** INPUT MATERIAL follows **

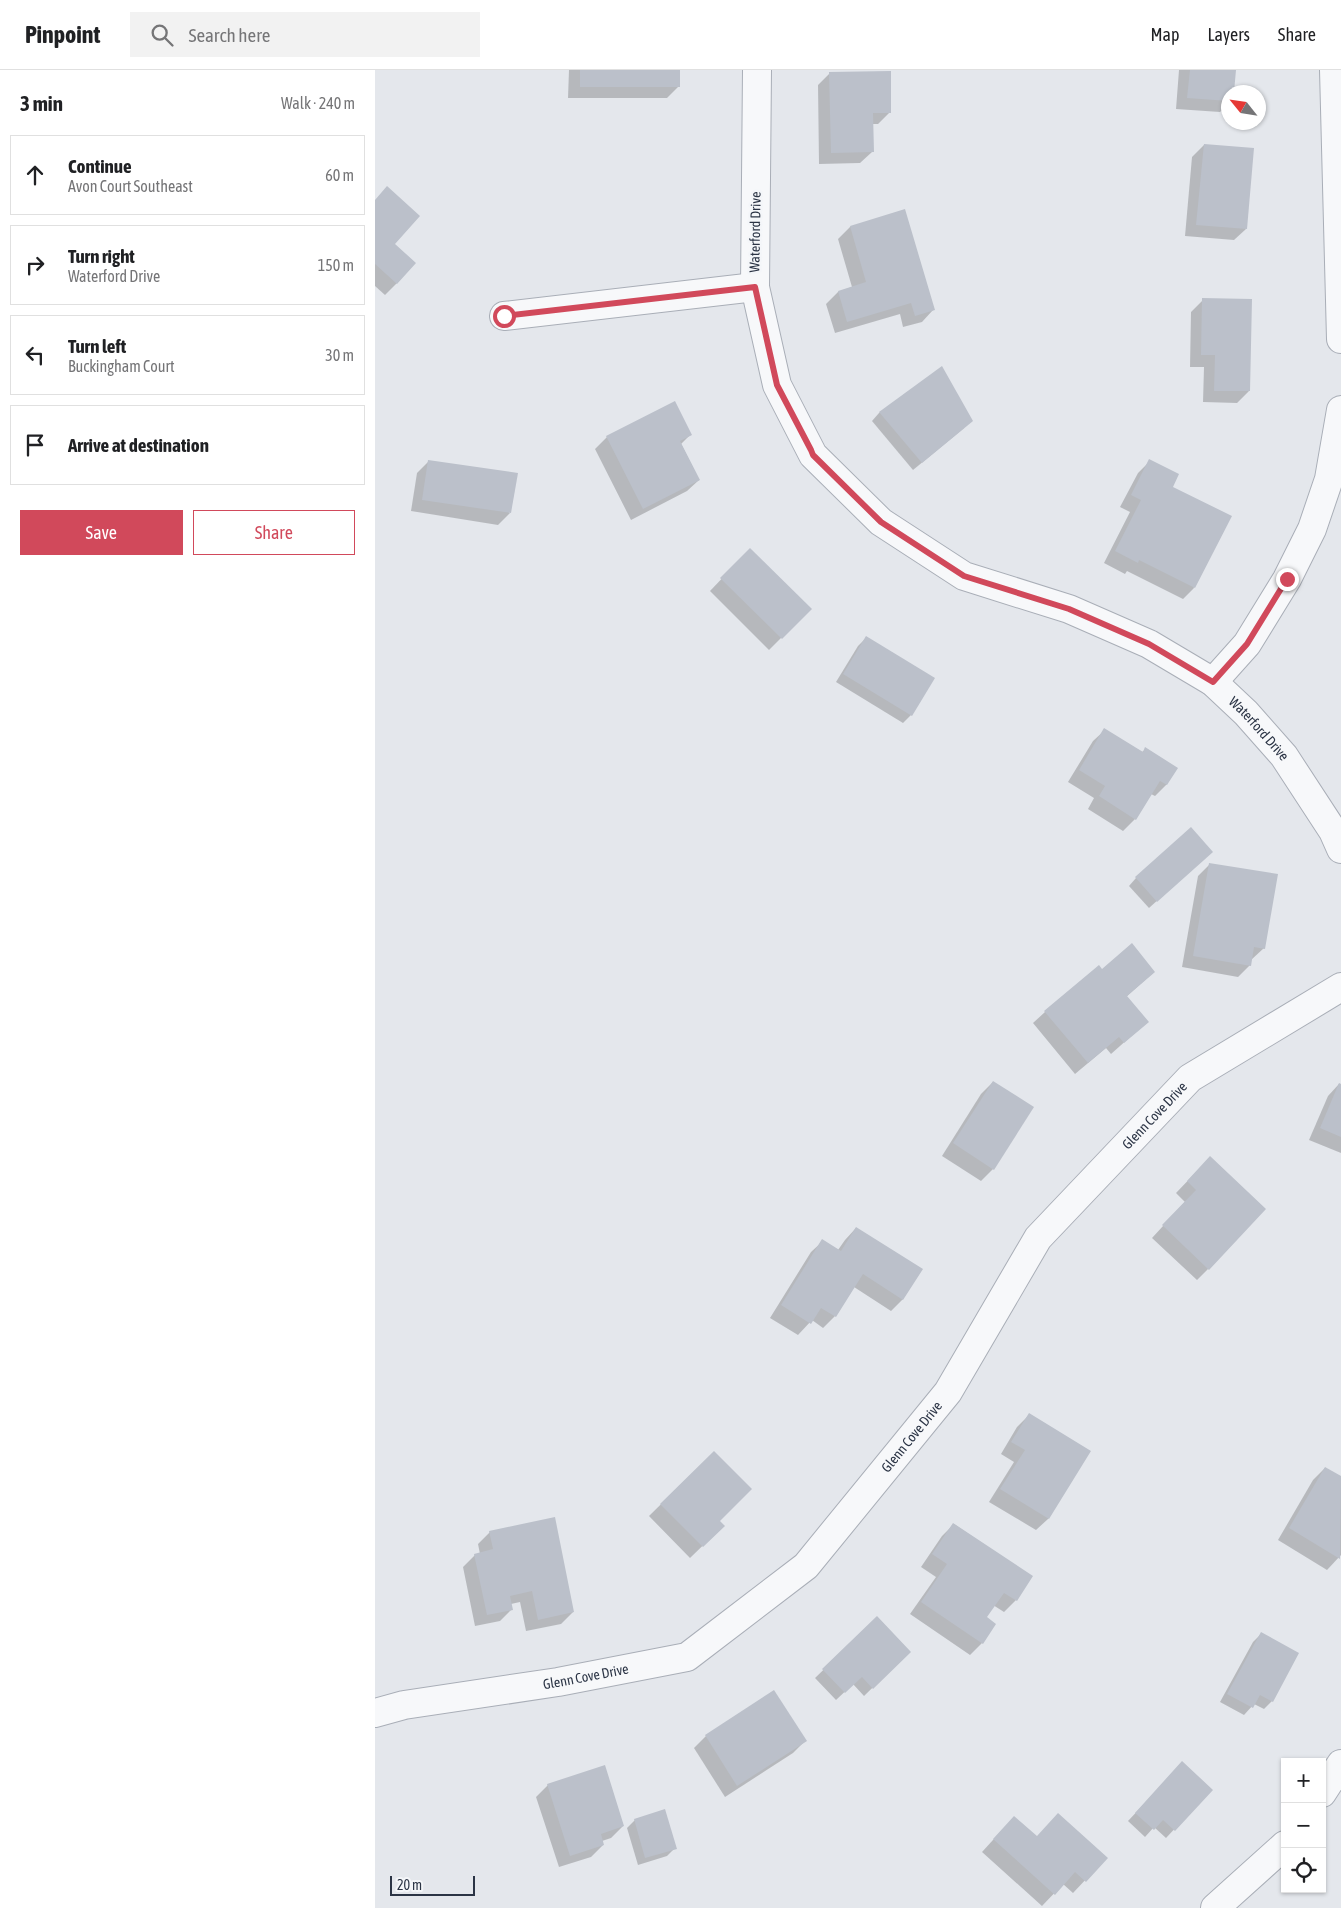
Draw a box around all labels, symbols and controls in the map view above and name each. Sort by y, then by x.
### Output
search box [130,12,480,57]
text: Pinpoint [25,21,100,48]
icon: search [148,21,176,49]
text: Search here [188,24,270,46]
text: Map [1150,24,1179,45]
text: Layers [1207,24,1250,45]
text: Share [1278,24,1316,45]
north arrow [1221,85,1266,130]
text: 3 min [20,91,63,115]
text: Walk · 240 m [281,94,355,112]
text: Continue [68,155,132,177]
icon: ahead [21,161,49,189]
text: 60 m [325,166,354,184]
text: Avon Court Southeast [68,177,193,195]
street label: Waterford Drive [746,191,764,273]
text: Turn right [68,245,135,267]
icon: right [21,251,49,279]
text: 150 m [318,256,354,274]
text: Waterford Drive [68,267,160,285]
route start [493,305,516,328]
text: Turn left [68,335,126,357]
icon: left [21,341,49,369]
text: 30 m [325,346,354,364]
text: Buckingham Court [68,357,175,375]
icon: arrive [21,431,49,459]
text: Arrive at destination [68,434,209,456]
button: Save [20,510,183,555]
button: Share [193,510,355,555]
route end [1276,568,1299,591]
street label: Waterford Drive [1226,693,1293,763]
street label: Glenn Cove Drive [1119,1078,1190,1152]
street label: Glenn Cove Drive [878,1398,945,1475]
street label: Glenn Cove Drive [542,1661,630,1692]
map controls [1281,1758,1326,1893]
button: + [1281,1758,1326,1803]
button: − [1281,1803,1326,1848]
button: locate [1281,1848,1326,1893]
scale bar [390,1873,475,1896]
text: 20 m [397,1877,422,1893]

** End of INPUT MATERIAL **
** INPUT MATERIAL follows **

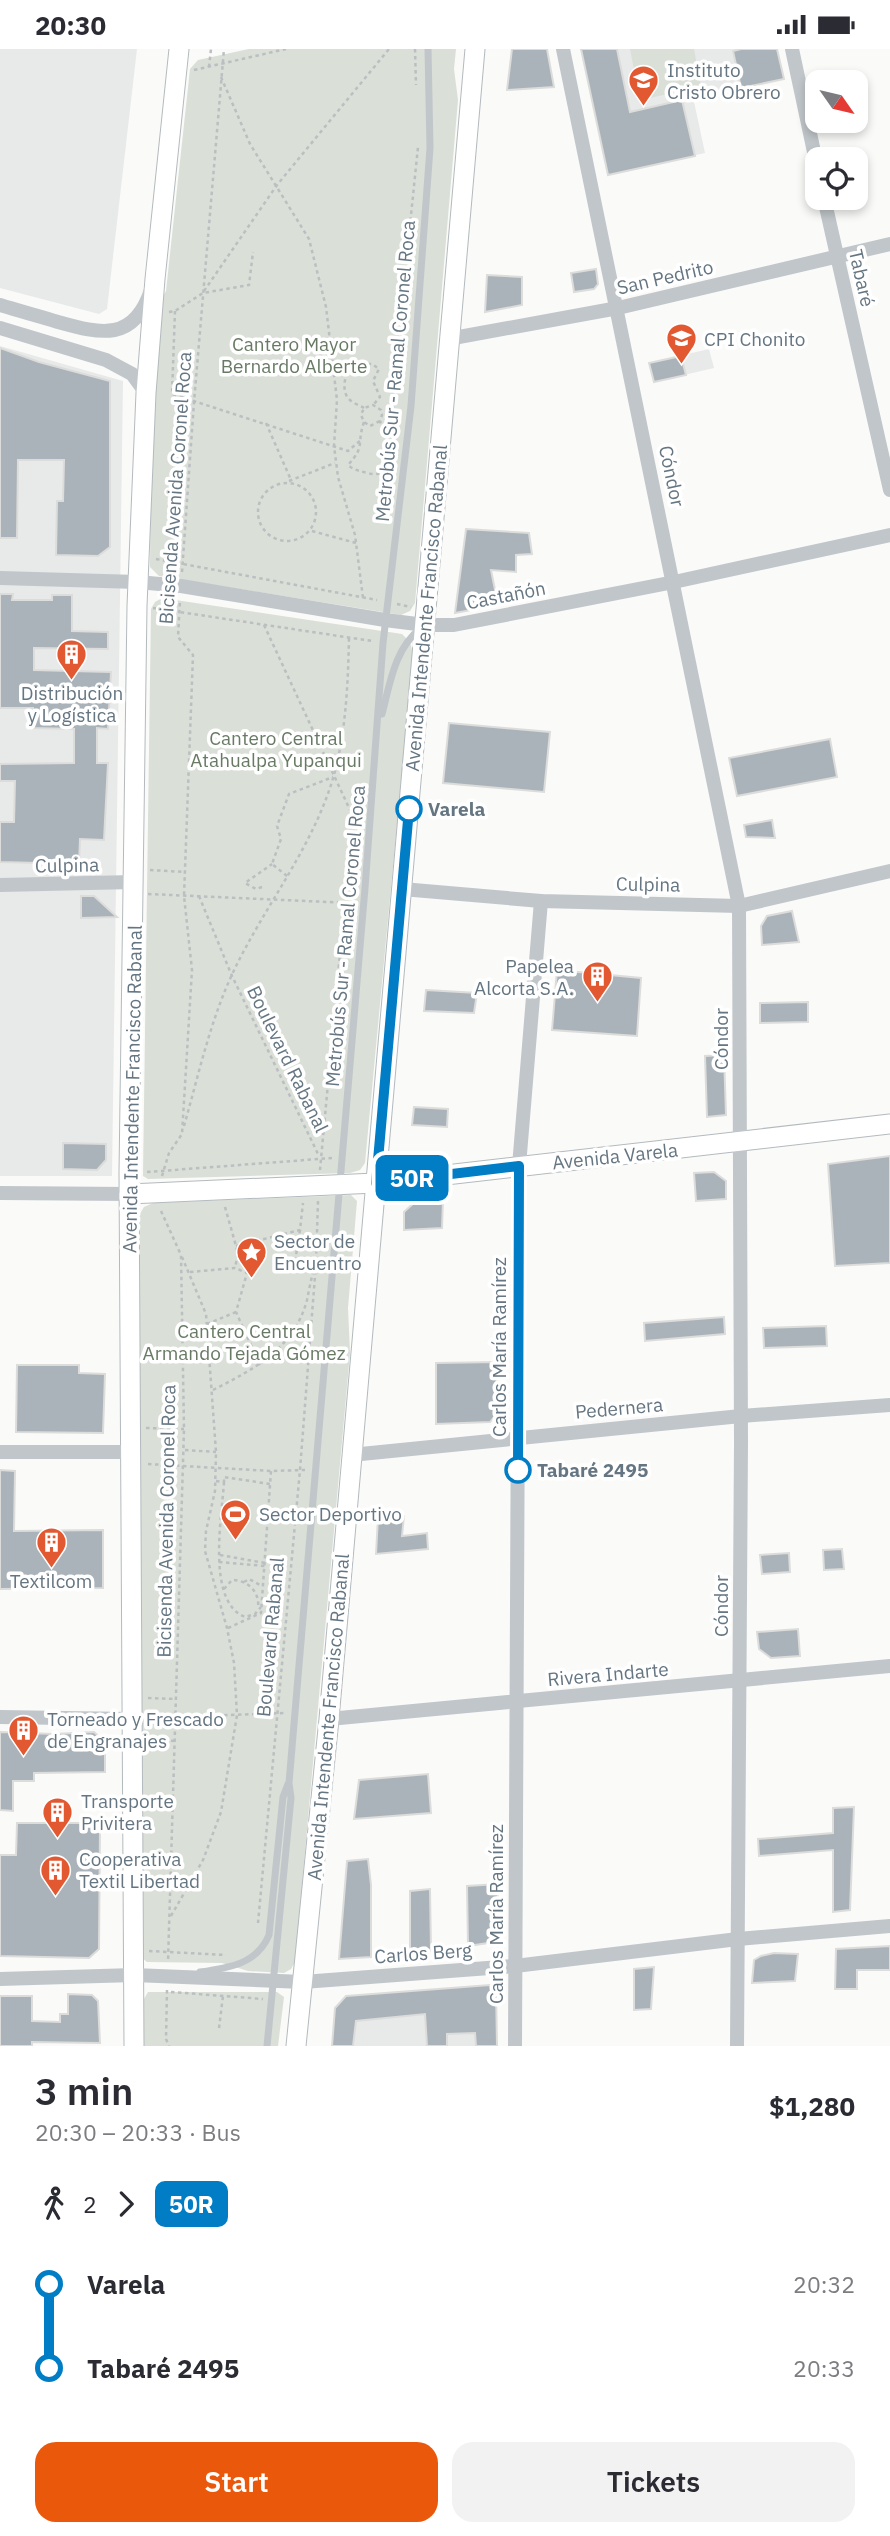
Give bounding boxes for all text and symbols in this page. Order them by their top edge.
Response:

** End of INPUT MATERIAL **
** INPUT MATERIAL follows **

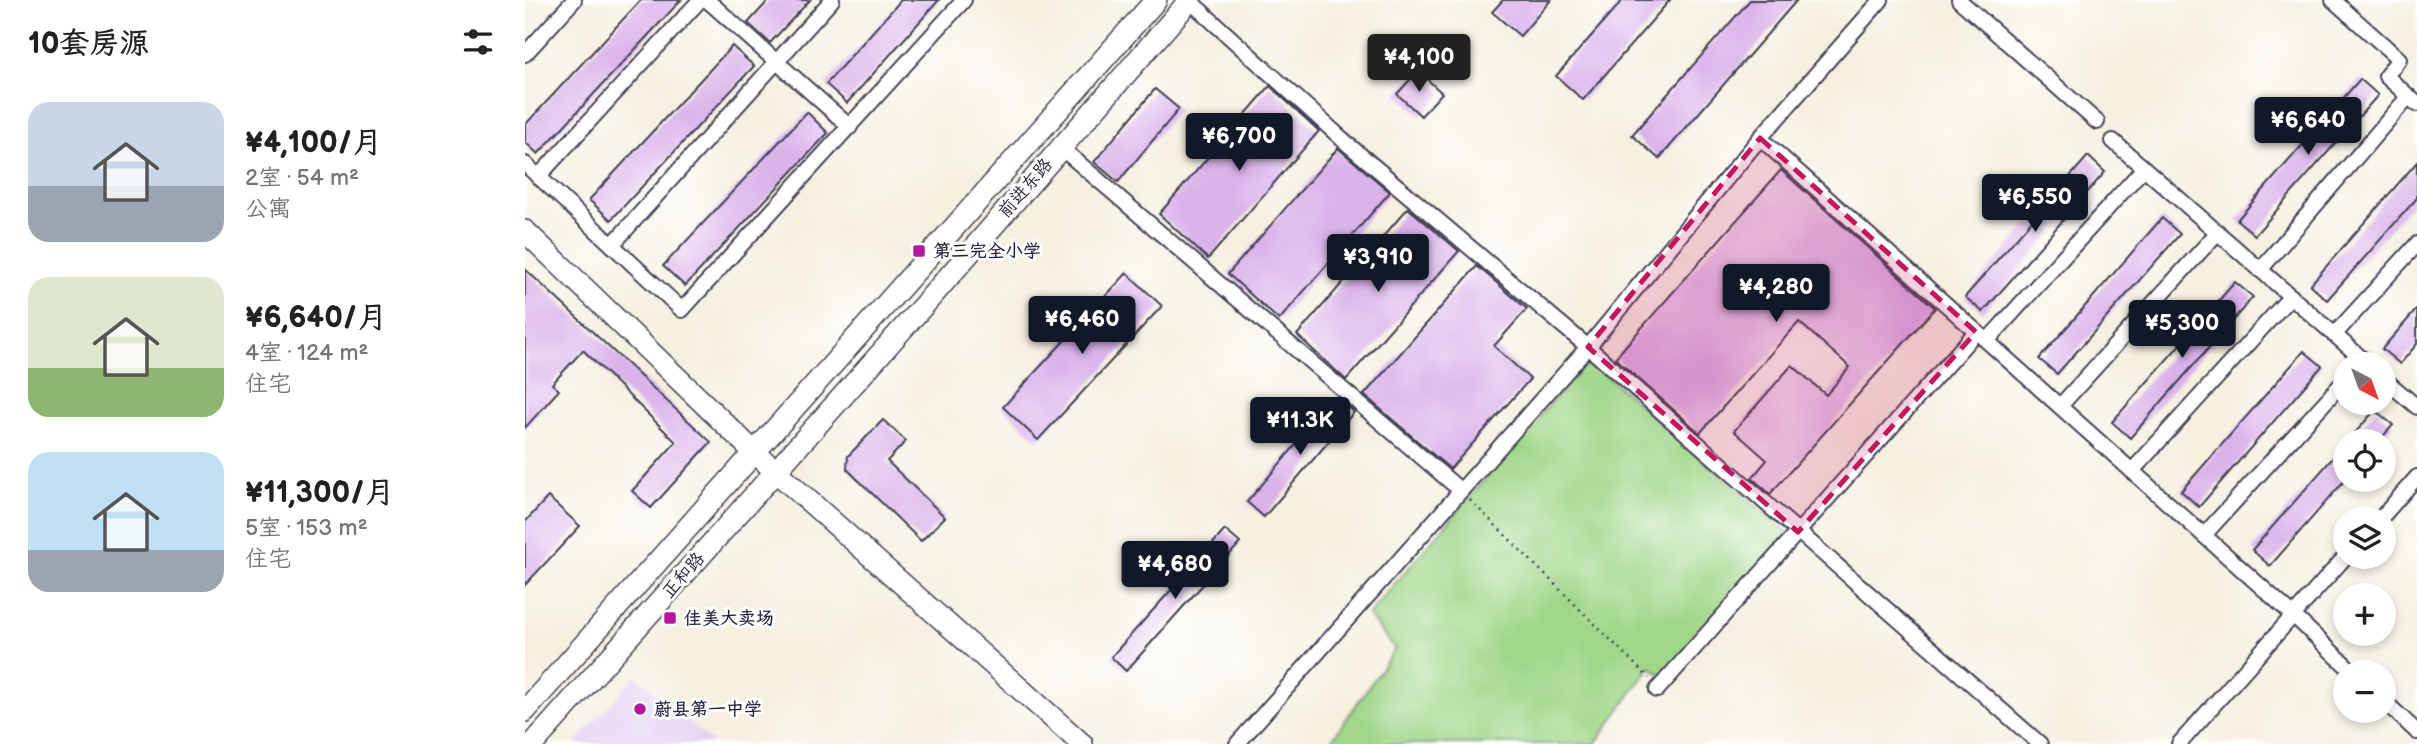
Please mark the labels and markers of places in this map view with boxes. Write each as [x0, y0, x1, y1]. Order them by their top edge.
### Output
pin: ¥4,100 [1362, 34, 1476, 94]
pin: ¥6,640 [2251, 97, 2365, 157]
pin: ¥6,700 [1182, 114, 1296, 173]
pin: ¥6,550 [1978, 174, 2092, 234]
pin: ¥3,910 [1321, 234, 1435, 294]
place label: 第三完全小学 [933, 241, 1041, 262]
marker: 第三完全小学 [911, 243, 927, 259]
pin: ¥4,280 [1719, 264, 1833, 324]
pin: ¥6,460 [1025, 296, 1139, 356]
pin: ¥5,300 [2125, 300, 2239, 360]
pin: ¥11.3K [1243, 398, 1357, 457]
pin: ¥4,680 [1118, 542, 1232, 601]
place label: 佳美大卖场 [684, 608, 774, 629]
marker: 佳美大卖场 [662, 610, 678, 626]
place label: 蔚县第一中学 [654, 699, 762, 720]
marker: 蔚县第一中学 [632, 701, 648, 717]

** End of INPUT MATERIAL **

→ TASK BRIEF
Copy out the lines of the data where the string "edge" occurs.

→ SOLUTION TO THIS PROBLEM
Give bounding boxes for all text and symbols in this page. Order them by their top edge.
Please mark the labels and markers of places in this map view with boxes. Write each as [x0, y0, x1, y1]. Order them by their top edge.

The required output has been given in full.